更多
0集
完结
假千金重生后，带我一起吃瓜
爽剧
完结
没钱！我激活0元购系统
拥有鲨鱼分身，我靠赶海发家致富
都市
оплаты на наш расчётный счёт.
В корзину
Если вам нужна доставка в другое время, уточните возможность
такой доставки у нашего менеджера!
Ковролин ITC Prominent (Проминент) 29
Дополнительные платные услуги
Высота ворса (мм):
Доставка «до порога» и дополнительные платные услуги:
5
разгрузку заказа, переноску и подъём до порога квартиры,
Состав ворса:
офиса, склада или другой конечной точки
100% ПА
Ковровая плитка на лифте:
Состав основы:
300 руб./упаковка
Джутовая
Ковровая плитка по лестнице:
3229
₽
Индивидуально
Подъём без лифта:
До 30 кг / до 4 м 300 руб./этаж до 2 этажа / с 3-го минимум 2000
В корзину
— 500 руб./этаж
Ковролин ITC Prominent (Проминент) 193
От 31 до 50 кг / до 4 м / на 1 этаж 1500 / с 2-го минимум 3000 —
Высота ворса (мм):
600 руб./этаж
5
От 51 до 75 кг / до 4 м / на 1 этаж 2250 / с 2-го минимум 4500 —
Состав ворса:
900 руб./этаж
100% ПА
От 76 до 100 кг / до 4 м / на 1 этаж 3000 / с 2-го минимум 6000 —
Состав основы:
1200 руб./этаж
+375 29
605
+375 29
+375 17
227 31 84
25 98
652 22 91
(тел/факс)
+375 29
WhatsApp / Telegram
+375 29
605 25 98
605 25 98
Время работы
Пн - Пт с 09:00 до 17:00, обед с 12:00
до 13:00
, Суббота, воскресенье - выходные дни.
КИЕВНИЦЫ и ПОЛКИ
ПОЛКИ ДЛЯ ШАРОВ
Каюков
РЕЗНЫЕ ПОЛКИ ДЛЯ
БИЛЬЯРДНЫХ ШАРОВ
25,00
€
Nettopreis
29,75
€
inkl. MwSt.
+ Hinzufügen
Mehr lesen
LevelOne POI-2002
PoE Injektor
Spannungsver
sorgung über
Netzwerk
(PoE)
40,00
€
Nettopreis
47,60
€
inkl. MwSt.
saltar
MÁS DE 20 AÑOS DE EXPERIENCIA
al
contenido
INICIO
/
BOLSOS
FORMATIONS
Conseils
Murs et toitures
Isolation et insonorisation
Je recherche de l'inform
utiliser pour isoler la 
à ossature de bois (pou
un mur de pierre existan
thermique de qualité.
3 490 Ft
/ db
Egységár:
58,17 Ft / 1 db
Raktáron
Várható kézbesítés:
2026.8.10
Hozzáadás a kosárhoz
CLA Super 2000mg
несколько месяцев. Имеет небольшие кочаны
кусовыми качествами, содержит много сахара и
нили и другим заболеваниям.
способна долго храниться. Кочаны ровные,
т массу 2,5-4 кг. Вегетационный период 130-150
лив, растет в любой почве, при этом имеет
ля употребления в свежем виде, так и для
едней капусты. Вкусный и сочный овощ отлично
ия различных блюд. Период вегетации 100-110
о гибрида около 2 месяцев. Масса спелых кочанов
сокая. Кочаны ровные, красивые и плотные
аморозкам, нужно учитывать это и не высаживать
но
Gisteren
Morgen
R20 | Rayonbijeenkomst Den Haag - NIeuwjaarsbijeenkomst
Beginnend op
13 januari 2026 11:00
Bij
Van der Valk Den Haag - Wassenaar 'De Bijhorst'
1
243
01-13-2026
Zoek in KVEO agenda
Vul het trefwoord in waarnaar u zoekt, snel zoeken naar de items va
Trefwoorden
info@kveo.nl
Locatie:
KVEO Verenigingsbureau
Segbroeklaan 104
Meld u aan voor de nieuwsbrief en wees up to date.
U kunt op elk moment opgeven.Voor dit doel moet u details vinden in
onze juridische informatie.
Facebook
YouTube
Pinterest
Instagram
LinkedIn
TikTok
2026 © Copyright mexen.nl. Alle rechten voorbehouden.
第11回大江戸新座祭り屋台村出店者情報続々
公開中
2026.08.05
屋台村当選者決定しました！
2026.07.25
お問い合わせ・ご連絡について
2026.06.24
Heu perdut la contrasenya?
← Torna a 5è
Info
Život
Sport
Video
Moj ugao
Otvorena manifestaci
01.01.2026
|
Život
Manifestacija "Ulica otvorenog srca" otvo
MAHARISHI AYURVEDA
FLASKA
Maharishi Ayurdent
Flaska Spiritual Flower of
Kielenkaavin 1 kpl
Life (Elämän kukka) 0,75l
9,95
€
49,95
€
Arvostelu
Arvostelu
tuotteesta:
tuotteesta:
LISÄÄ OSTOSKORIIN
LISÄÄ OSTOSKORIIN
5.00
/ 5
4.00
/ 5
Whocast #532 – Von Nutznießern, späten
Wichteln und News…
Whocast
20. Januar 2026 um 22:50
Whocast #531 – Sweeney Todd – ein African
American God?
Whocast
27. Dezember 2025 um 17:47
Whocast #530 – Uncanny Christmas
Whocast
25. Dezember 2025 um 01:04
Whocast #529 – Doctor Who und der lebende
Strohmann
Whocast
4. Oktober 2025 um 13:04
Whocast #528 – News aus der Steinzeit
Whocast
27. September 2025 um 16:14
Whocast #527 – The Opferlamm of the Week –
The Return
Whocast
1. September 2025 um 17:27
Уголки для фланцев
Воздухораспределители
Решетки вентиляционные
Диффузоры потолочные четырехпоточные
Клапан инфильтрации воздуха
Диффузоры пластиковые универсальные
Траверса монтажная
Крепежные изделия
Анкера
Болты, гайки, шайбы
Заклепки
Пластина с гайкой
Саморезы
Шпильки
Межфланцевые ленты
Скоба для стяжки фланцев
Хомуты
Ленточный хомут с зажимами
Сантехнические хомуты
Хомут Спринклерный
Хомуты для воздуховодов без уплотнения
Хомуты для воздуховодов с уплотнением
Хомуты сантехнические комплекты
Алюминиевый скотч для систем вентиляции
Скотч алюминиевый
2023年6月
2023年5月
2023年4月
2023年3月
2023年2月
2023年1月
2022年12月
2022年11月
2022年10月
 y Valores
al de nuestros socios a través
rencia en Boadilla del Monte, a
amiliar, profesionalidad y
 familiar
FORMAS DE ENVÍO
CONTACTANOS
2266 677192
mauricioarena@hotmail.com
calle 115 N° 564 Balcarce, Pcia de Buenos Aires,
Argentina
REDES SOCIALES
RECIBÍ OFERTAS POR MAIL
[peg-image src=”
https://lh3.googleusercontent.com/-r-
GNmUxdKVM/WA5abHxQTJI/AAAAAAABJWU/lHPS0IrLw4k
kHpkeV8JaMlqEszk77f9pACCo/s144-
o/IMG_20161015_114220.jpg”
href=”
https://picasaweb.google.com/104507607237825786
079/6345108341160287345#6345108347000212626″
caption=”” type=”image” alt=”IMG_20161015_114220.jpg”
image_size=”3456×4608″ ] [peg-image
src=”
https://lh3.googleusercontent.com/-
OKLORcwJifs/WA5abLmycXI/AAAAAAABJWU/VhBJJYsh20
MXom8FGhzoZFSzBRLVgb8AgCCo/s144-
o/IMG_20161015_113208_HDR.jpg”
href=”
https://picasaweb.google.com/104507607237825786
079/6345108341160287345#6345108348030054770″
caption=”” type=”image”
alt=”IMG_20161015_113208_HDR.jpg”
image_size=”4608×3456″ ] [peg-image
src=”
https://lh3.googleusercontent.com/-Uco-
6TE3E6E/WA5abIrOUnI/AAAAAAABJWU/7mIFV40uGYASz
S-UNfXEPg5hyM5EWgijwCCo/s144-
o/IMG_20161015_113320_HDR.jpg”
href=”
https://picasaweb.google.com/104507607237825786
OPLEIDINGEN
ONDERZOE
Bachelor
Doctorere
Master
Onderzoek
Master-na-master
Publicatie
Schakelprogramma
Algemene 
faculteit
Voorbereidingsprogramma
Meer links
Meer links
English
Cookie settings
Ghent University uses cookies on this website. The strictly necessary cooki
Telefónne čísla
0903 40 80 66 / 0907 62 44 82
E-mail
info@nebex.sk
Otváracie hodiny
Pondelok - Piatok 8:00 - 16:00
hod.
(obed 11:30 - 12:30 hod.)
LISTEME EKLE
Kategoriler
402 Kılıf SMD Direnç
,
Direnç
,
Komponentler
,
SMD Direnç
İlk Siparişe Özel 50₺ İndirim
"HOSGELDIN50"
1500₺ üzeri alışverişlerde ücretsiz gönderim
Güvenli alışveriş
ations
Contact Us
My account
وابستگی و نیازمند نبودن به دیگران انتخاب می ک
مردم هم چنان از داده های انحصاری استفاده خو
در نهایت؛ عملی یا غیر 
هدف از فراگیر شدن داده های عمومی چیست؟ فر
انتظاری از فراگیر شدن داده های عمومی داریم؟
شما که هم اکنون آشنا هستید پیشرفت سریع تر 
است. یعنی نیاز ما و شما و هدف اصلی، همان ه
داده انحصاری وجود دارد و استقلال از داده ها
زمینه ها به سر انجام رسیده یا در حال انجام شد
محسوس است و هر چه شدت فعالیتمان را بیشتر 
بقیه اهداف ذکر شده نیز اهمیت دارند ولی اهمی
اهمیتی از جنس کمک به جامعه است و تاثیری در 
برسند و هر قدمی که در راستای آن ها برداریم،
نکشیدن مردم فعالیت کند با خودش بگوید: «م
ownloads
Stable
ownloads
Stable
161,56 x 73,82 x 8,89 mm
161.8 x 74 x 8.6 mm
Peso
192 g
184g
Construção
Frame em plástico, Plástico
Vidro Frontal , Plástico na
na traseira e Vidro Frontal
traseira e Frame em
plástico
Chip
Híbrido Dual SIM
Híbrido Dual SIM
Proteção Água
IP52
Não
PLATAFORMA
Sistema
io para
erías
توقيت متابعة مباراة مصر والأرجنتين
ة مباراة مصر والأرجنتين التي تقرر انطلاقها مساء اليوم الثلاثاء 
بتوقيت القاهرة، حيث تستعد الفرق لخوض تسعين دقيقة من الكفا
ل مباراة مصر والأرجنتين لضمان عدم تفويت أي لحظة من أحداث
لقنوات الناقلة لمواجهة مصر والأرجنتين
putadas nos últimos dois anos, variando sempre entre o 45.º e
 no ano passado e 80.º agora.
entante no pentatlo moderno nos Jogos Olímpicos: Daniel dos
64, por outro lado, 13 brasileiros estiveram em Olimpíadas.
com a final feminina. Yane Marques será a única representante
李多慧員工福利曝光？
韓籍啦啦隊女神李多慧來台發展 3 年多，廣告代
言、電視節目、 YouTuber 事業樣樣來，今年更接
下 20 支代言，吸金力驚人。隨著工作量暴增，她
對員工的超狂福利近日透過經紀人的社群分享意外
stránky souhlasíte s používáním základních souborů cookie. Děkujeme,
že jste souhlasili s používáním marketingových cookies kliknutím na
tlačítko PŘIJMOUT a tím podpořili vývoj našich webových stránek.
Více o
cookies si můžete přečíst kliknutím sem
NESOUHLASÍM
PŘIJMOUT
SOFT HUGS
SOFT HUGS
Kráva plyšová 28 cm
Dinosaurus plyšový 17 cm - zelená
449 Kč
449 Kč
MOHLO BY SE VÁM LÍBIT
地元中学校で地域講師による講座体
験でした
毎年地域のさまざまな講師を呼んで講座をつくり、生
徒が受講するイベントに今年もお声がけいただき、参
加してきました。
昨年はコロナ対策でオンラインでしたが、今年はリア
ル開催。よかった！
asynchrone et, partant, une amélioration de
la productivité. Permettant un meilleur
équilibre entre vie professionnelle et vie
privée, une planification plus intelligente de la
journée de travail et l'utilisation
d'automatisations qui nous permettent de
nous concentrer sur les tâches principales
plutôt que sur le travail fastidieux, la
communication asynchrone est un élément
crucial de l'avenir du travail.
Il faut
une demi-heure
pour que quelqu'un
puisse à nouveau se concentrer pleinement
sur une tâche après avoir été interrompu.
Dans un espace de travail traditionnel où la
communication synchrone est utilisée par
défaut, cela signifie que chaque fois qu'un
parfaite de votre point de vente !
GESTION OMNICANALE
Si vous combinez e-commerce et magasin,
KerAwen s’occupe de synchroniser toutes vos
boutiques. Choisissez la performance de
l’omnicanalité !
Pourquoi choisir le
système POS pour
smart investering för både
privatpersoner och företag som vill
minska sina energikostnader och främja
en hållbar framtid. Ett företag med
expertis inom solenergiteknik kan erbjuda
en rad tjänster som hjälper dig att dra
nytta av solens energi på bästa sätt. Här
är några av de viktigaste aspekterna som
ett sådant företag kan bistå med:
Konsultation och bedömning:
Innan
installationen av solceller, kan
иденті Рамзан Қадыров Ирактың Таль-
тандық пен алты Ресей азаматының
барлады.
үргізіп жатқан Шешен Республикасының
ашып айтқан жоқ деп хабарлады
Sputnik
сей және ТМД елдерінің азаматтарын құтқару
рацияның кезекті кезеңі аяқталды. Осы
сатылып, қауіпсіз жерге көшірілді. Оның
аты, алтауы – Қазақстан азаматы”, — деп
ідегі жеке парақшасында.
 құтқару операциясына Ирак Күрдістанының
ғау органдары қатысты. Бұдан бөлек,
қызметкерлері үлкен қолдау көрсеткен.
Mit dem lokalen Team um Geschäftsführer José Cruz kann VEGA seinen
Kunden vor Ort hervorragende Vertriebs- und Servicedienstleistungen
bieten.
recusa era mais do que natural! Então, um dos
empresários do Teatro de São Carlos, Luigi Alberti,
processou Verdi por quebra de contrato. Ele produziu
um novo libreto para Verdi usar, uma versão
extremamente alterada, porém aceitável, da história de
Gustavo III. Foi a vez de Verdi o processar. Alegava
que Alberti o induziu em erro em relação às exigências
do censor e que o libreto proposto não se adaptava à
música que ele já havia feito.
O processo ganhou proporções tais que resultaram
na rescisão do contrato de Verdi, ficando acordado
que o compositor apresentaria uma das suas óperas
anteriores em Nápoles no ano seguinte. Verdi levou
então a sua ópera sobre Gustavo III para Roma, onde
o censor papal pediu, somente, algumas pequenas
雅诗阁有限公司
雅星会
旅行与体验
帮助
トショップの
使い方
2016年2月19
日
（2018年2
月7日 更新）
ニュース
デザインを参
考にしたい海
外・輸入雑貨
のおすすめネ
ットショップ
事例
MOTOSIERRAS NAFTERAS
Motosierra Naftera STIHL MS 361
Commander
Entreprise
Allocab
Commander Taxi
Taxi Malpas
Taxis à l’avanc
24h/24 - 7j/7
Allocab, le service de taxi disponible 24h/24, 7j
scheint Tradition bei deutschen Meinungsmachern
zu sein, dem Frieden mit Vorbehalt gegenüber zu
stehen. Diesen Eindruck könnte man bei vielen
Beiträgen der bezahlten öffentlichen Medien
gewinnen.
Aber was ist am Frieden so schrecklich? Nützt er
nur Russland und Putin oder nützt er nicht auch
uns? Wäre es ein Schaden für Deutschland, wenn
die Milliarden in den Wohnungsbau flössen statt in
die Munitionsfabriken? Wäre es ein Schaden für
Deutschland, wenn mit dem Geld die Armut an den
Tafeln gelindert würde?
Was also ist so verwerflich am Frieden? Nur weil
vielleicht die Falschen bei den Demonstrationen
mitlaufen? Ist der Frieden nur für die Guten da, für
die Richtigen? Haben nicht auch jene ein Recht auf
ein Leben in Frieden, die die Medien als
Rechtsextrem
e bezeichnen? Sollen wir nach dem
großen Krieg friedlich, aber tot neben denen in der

▸ **What you have to do**:
Please work out how many lines of the listing contain the string "платные", and answer with the number only.

▸ **Response for this exercise**:
2